Figure 2: The budget includes Military Personnel, Procurement, Milcon, Family Housing, O&M, RDT&E and other (Source)

Figure 2 shows the U.S. defense budget over the past decade. With the current conflict, the budget is expected to increase this year, which may reduce the focus on climate finance. This is also linked to the country’s withdrawal from some climate commitments in 2025.

By 2024, the U.S. was spending over USD 11 billion a year on climate finance, but this amount is expected to decrease in coming years.

Ahead of the U.S. presidential election last year, Carbon Brief estimated that, by reversing the IRA and other key policies, a Trump administration would add 4 billion tonnes of emissions by 2030.

Figure 3: Ideal emission reduction target for the U.S. (Source)

Ideally, the U.S. should have cut all the greenhouse gas emissions by 51% by 2030, compared to 2005. That is from 6.69 billion tons/year to 3.31 billion tons/year in 2030 (Figure 3) but it is now expected to fall by only 3%.

The solar and wind power expansion will likely slow down, as will sales of electric vehicles and energy efficiency improvements.

This would leave the U.S. around 2 billion tonnes short of its greenhouse-gas emissions target for the year 2030. That is roughly the annual output of Indonesia, the world’s sixth-largest emitter.

Figure 4: Source. This pledge includes Adaptation fund, Fund for Responding to Loss and Damage (FRLD), Least Developed Countries Fund (LDCF), Special Climate Change Fund (SCCF)

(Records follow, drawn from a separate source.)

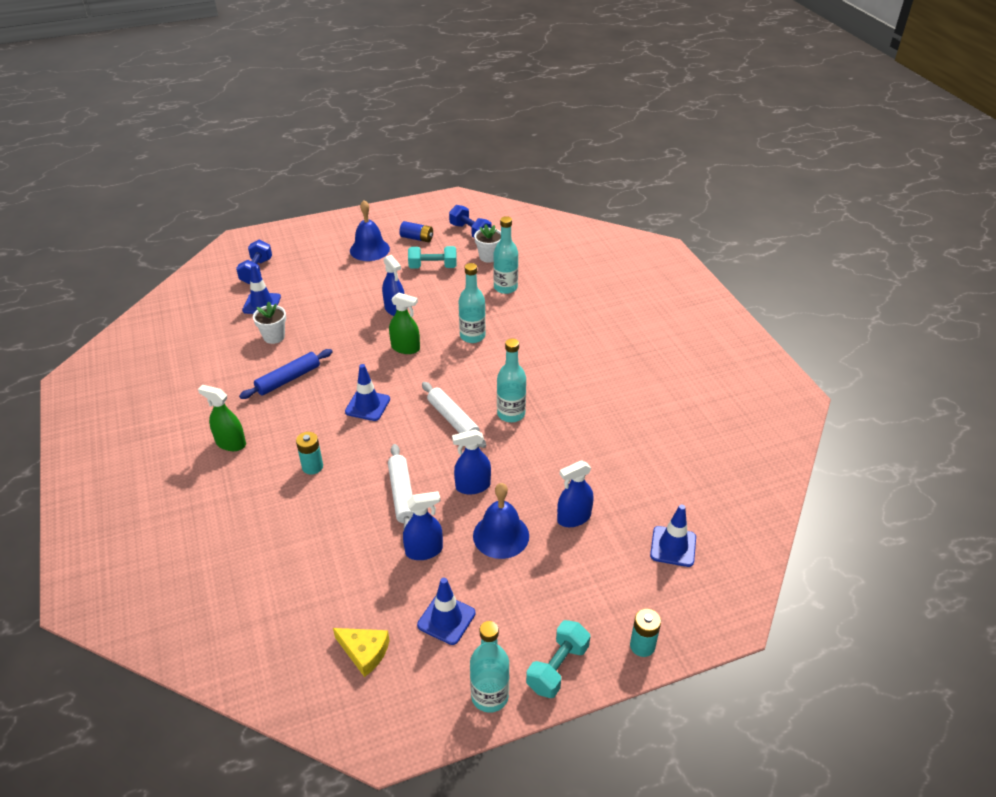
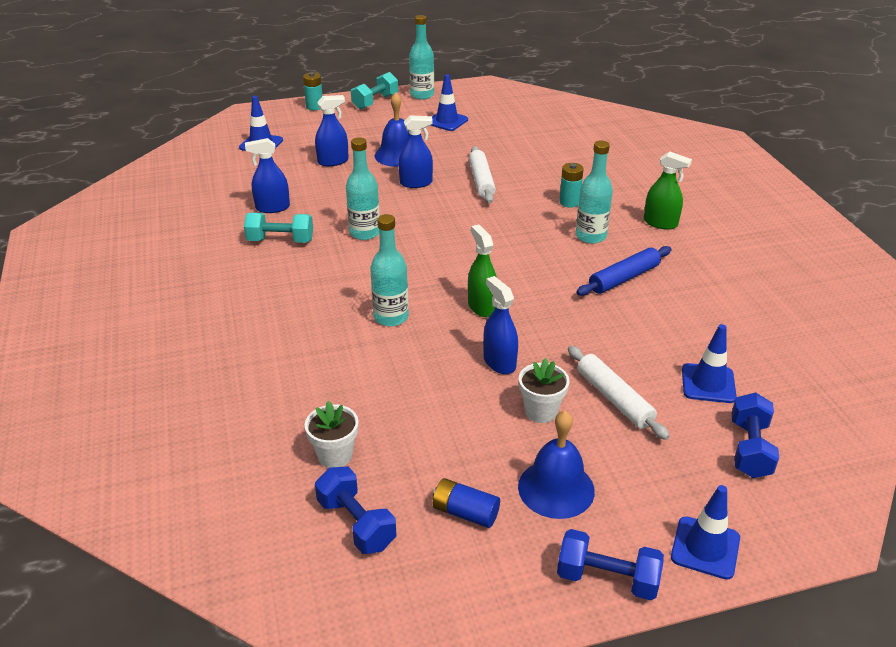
camera: 175 degrees left, 5 degrees down
white flower pot [253,301,286,344] -> white flower pot moved to [519,358,569,423]
yellow cheese [333,628,390,677] -> none
blue traffic cone [345,364,390,421] -> blue traffic cone moved to [671,485,740,580]
green spray bottle [389,293,420,354] -> green spray bottle turned 45 degrees clockwise [468,224,497,317]
blue spray bottle [403,491,443,560] -> blue spray bottle moved to [245,138,290,213]
turquoise dumbbell [408,246,457,269] -> turquoise dumbbell moved to [244,212,313,243]
white rolling pin [422,382,486,448] -> white rolling pin moved to [568,346,670,440]
turquoise bottle [493,216,518,294] -> turquoise bottle moved to [576,141,613,244]
none -> blue dumbbell [557,529,664,600]

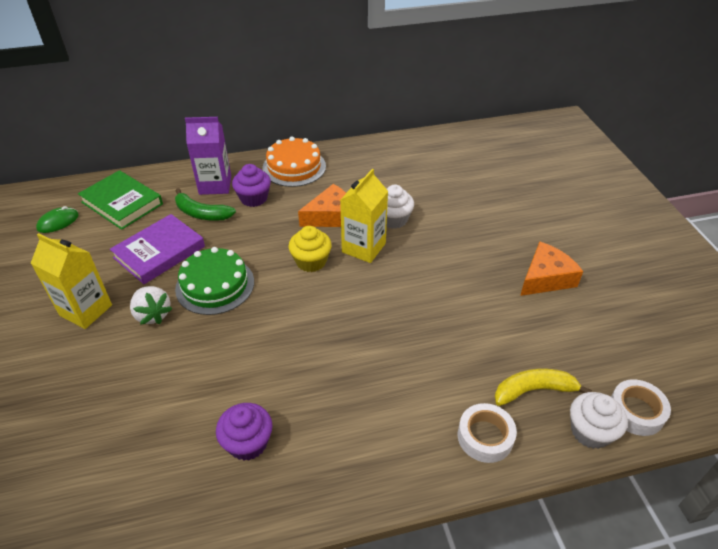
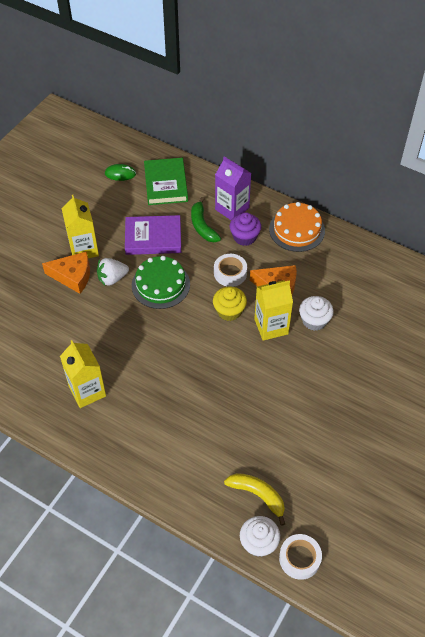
camera: 45 degrees right, 10 degrees up
white strawberry [130,286,173,325] -> white strawberry turned 60 degrees clockwise [97,258,129,286]
purple cupcake [216,403,273,461] -> yellow carton [60,340,106,408]
white tape [458,403,517,463] -> white tape moved to [214,254,247,287]
orange cheese [520,242,583,296] -> orange cheese moved to [42,251,90,294]

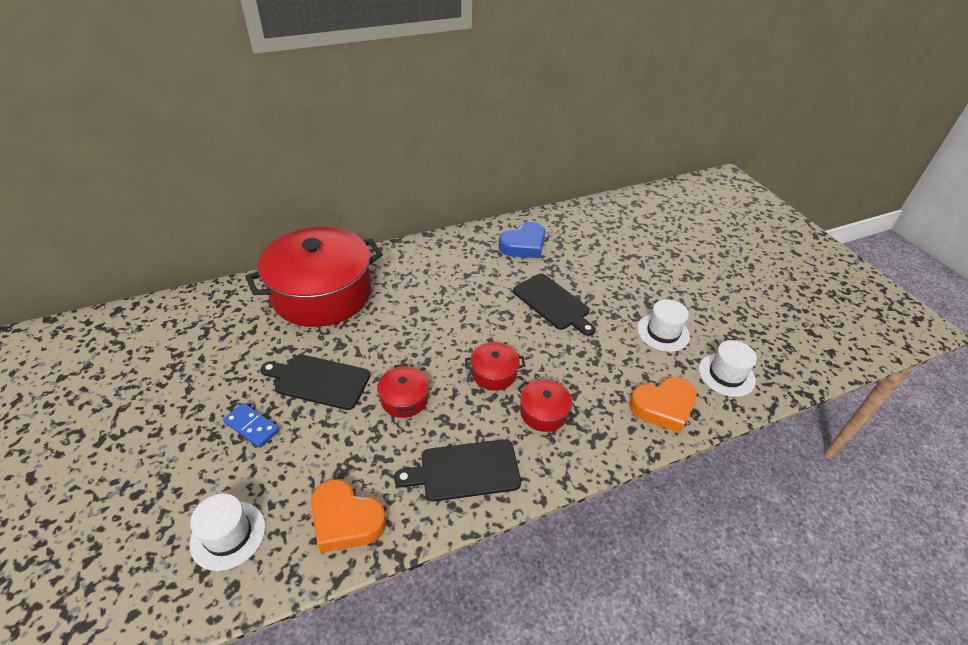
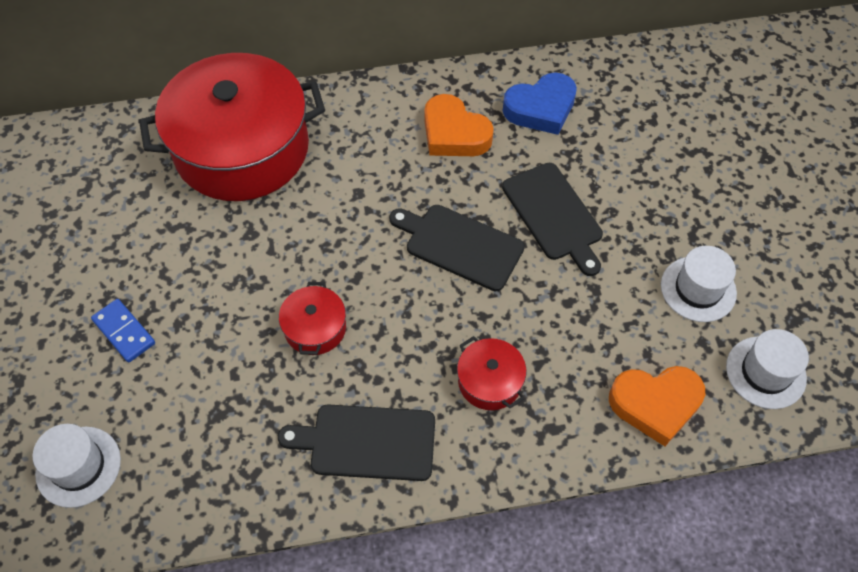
camera: 15 degrees right, 15 degrees up
black cutting board [261,354,371,410] -> black cutting board moved to [389,205,525,291]
orange heart [311,479,386,553] -> orange heart moved to [424,94,494,156]
red pot [465,342,525,391] -> none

Figure 4 shows the pledges the first-world countries made to the UN climate funds in recent COPs. Wealthy countries pledged to provide USD 100 billion per year to help developing nations address climate change, but that target has repeatedly been missed.

The funds rely on contributions from governments and private donors, yet they struggle to meet targets. For instance:

  • Adaptation Fund: USD 1.7 billion pledged from 26 countries (falling short of the USD 300 million annual target)
  • Loss and Damage: USD 768 million pledged from 28 countries
  • Green Climate Fund: USD 12.8 billion pledged in 2023 from 31 countries

This highlights a reality: the climate crisis is a long-term threat, but short-term security and defense priorities often dominate public budgets.

Rising inflation and household costs

Energy security is a legitimate concern. Countries cannot risk widespread blackouts or economic collapse.

As Iran sits at the center of one of the world’s most critical energy corridors, roughly one-quarter of oil shipments and about 20% of liquefied natural gas (LNG) pass through this narrow waterway.

Even minor disruptions can trigger sharp spikes in energy prices. This translates into higher transportation, food and electricity costs, and slow economic growth.

Read: How climate change is increasing your household bills

Countries that rely heavily on imported energy, such as Japan, South Korea, India, and Taiwan, are particularly vulnerable. On the other side, Europe is also at risk, with potential increase in household energy bills and reductions in living standards.

Figure 5: The EU gas demand over the last decade (Source)

Gas demand was already going down in the EU since Russia’s attack on Ukraine (Figure 5). But the current disruptions in global gas supplies have already forced some countries to rely on coal.

This means climate projects could be delayed, underfunded, or canceled and the economic impact of this could be one of the most costly consequences.